CompoundPiece: Evaluating and Improving Decompounding Performance of Language Models

While many languages possess processes of joining two or more words to create compound words, previous studies have been typically limited only to languages with excessively productive compound formation (e.g., German, Dutch) and there is no public dataset containing compound and non-compound words across a large number of languages. In this work, we systematically study decompounding, the task of splitting compound words into their constituents, at a wide scale. We first address the data gap by introducing a dataset of 255k compound and non-compound words across 56 diverse languages obtained from Wiktionary. We then use this dataset to evaluate an array of Large Language Models (LLMs) on the decompounding task. We find that LLMs perform poorly, especially on words which are tokenized unfavorably by subword tokenization. We thus introduce a novel methodology to train dedicated models for decompounding. The proposed two-stage procedure relies on a fully self-supervised objective in the first stage, while the second, supervised learning stage optionally fine-tunes the model on the annotated Wiktionary data. Our self-supervised models outperform the prior best unsupervised decompounding models by 13.9% accuracy on average. Our fine-tuned models outperform all prior (language-specific) decompounding tools. Furthermore, we use our models to leverage decompounding during the creation of a subword tokenizer, which we refer to as CompoundPiece. CompoundPiece tokenizes compound words more favorably on average, leading to improved performance on decompounding over an otherwise equivalent model using SentencePiece tokenization.

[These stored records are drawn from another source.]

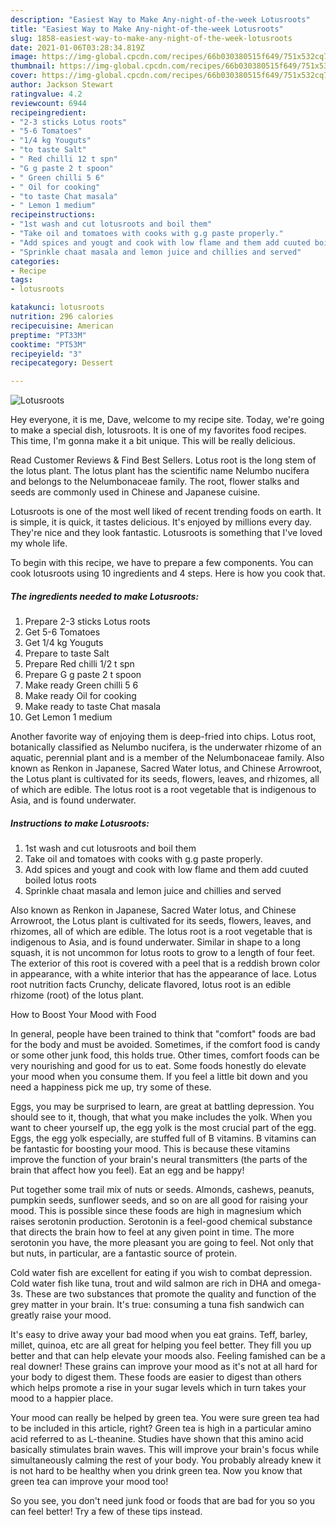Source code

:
 ```yaml
---
description: "Easiest Way to Make Any-night-of-the-week Lotusroots"
title: "Easiest Way to Make Any-night-of-the-week Lotusroots"
slug: 1858-easiest-way-to-make-any-night-of-the-week-lotusroots
date: 2021-01-06T03:28:34.819Z
image: https://img-global.cpcdn.com/recipes/66b030380515f649/751x532cq70/lotusroots-recipe-main-photo.jpg
thumbnail: https://img-global.cpcdn.com/recipes/66b030380515f649/751x532cq70/lotusroots-recipe-main-photo.jpg
cover: https://img-global.cpcdn.com/recipes/66b030380515f649/751x532cq70/lotusroots-recipe-main-photo.jpg
author: Jackson Stewart
ratingvalue: 4.2
reviewcount: 6944
recipeingredient:
- "2-3 sticks Lotus roots"
- "5-6 Tomatoes"
- "1/4 kg Youguts"
- "to taste Salt"
- " Red chilli 12 t spn"
- "G g paste 2 t spoon"
- " Green chilli 5 6"
- " Oil for cooking"
- "to taste Chat masala"
- " Lemon 1 medium"
recipeinstructions:
- "1st wash and cut lotusroots and boil them"
- "Take oil and tomatoes with cooks with g.g paste properly."
- "Add spices and yougt and cook with low flame and them add cuuted boiled lotus roots"
- "Sprinkle chaat masala and lemon juice and chillies and served"
categories:
- Recipe
tags:
- lotusroots

katakunci: lotusroots 
nutrition: 296 calories
recipecuisine: American
preptime: "PT33M"
cooktime: "PT53M"
recipeyield: "3"
recipecategory: Dessert

---
```



![Lotusroots](https://img-global.cpcdn.com/recipes/66b030380515f649/751x532cq70/lotusroots-recipe-main-photo.jpg)

Hey everyone, it is me, Dave, welcome to my recipe site. Today, we're going to make a special dish, lotusroots. It is one of my favorites food recipes. This time, I'm gonna make it a bit unique. This will be really delicious.

Read Customer Reviews &amp; Find Best Sellers. Lotus root is the long stem of the lotus plant. The lotus plant has the scientific name Nelumbo nucifera and belongs to the Nelumbonaceae family. The root, flower stalks and seeds are commonly used in Chinese and Japanese cuisine.

Lotusroots is one of the most well liked of recent trending foods on earth. It is simple, it is quick, it tastes delicious. It's enjoyed by millions every day. They're nice and they look fantastic. Lotusroots is something that I've loved my whole life.


To begin with this recipe, we have to prepare a few components. You can cook lotusroots using 10 ingredients and 4 steps. Here is how you cook that.

<!--inarticleads1-->

##### The ingredients needed to make Lotusroots:

1. Prepare 2-3 sticks Lotus roots
1. Get 5-6 Tomatoes
1. Get 1/4 kg Youguts
1. Prepare to taste Salt
1. Prepare  Red chilli 1/2 t spn
1. Prepare G g paste 2 t spoon
1. Make ready  Green chilli 5 6
1. Make ready  Oil for cooking
1. Make ready to taste Chat masala
1. Get  Lemon 1 medium


Another favorite way of enjoying them is deep-fried into chips. Lotus root, botanically classified as Nelumbo nucifera, is the underwater rhizome of an aquatic, perennial plant and is a member of the Nelumbonaceae family. Also known as Renkon in Japanese, Sacred Water lotus, and Chinese Arrowroot, the Lotus plant is cultivated for its seeds, flowers, leaves, and rhizomes, all of which are edible. The lotus root is a root vegetable that is indigenous to Asia, and is found underwater. 

<!--inarticleads2-->

##### Instructions to make Lotusroots:

1. 1st wash and cut lotusroots and boil them
1. Take oil and tomatoes with cooks with g.g paste properly.
1. Add spices and yougt and cook with low flame and them add cuuted boiled lotus roots
1. Sprinkle chaat masala and lemon juice and chillies and served


Also known as Renkon in Japanese, Sacred Water lotus, and Chinese Arrowroot, the Lotus plant is cultivated for its seeds, flowers, leaves, and rhizomes, all of which are edible. The lotus root is a root vegetable that is indigenous to Asia, and is found underwater. Similar in shape to a long squash, it is not uncommon for lotus roots to grow to a length of four feet. The exterior of this root is covered with a peel that is a reddish brown color in appearance, with a white interior that has the appearance of lace. Lotus root nutrition facts Crunchy, delicate flavored, lotus root is an edible rhizome (root) of the lotus plant. 

How to Boost Your Mood with Food


In general, people have been trained to think that "comfort" foods are bad for the body and must be avoided. Sometimes, if the comfort food is candy or some other junk food, this holds true. Other times, comfort foods can be very nourishing and good for us to eat. Some foods honestly do elevate your mood when you consume them. If you feel a little bit down and you need a happiness pick me up, try some of these.

Eggs, you may be surprised to learn, are great at battling depression. You should see to it, though, that what you make includes the yolk. When you want to cheer yourself up, the egg yolk is the most crucial part of the egg. Eggs, the egg yolk especially, are stuffed full of B vitamins. B vitamins can be fantastic for boosting your mood. This is because these vitamins improve the function of your brain's neural transmitters (the parts of the brain that affect how you feel). Eat an egg and be happy!

Put together some trail mix of nuts or seeds. Almonds, cashews, peanuts, pumpkin seeds, sunflower seeds, and so on are all good for raising your mood. This is possible since these foods are high in magnesium which raises serotonin production. Serotonin is a feel-good chemical substance that directs the brain how to feel at any given point in time. The more serotonin you have, the more pleasant you are going to feel. Not only that but nuts, in particular, are a fantastic source of protein.

Cold water fish are excellent for eating if you wish to combat depression. Cold water fish like tuna, trout and wild salmon are rich in DHA and omega-3s. These are two substances that promote the quality and function of the grey matter in your brain. It's true: consuming a tuna fish sandwich can greatly raise your mood. 

It's easy to drive away your bad mood when you eat grains. Teff, barley, millet, quinoa, etc are all great for helping you feel better. They fill you up better and that can help elevate your moods also. Feeling famished can be a real downer! These grains can improve your mood as it's not at all hard for your body to digest them. These foods are easier to digest than others which helps promote a rise in your sugar levels which in turn takes your mood to a happier place.

Your mood can really be helped by green tea. You were sure green tea had to be included in this article, right? Green tea is high in a particular amino acid referred to as L-theanine. Studies have shown that this amino acid basically stimulates brain waves. This will improve your brain's focus while simultaneously calming the rest of your body. You probably already knew it is not hard to be healthy when you drink green tea. Now you know that green tea can improve your mood too!

So you see, you don't need junk food or foods that are bad for you so you can feel better! Try  a few  of  these  tips  instead.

翻译：摘要：尽管许多语言存在通过组合两个或多个单词构成复合词的过程，以往研究通常仅局限于复合词构词能力过强的语言（例如德语、荷兰语），且缺乏包含多种语言中复合词与非复合词的公开数据集。本研究系统性地在大规模范围探讨了复合词拆解——即把复合词拆分为其组成成分的任务。我们首先通过引入一个包含56种不同语言、255k个复合词与非复合词的维基词典数据集，填补了数据空白。随后利用该数据集评估了多种大型语言模型（LLMs）在复合词拆解任务上的表现。研究发现，LLM在拆解任务中表现欠佳，尤其对子词分词（subword tokenization）处理不利的单词效果更差。因此，我们提出了一种用于训练专用复合词拆解模型的新方法。该两阶段流程中，第一阶段依赖完全自监督目标，第二阶段则通过监督学习在带标注的维基词典数据上对模型进行可选微调。我们的自监督模型平均准确率较此前最优的无监督复合词拆解模型提升了13.9%，而微调模型则超越了所有此前（语言专属的）复合词拆解工具。此外，我们利用这些模型在构建子词分词器时引入复合词拆解，并将其命名为CompoundPiece。与采用SentencePiece分词的等效模型相比，CompoundPiece平均更优地处理复合词分词，从而显著提升了复合词拆解性能。